Saved data entries:
● ● ● ● ● ● ●

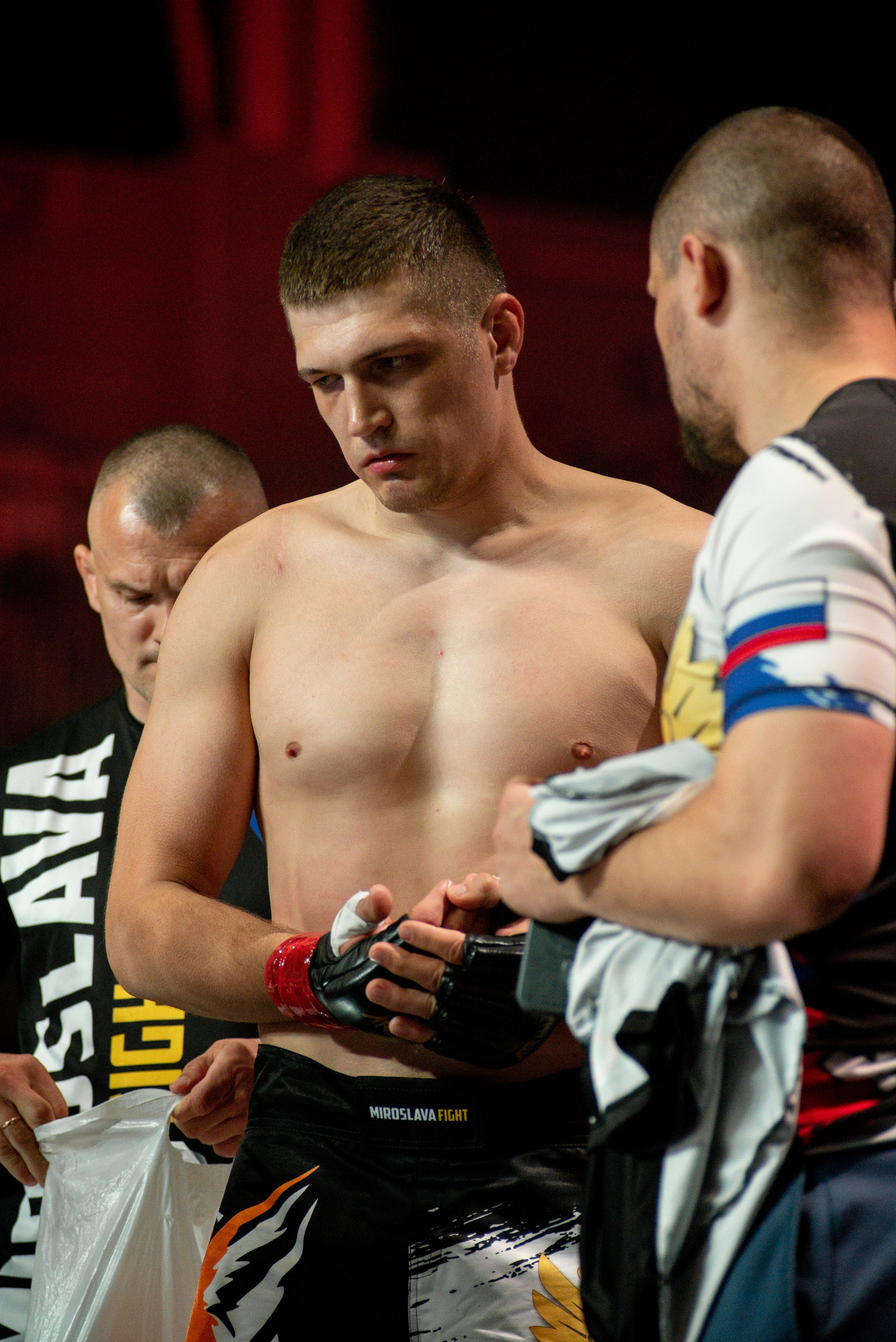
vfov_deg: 12.8
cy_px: 671
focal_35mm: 160
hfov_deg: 8.6
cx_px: 448
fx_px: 5968
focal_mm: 160
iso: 5000
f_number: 4
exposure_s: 1/640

● ● ● ● ● ● ●

▶ REQUIRED WORK: Please copy the lines above exactly as written, apart from any pictures.

▶ RESULT FOR THIS TASK:
vfov_deg: 12.8
cy_px: 671
focal_35mm: 160
hfov_deg: 8.6
cx_px: 448
fx_px: 5968
focal_mm: 160
iso: 5000
f_number: 4
exposure_s: 1/640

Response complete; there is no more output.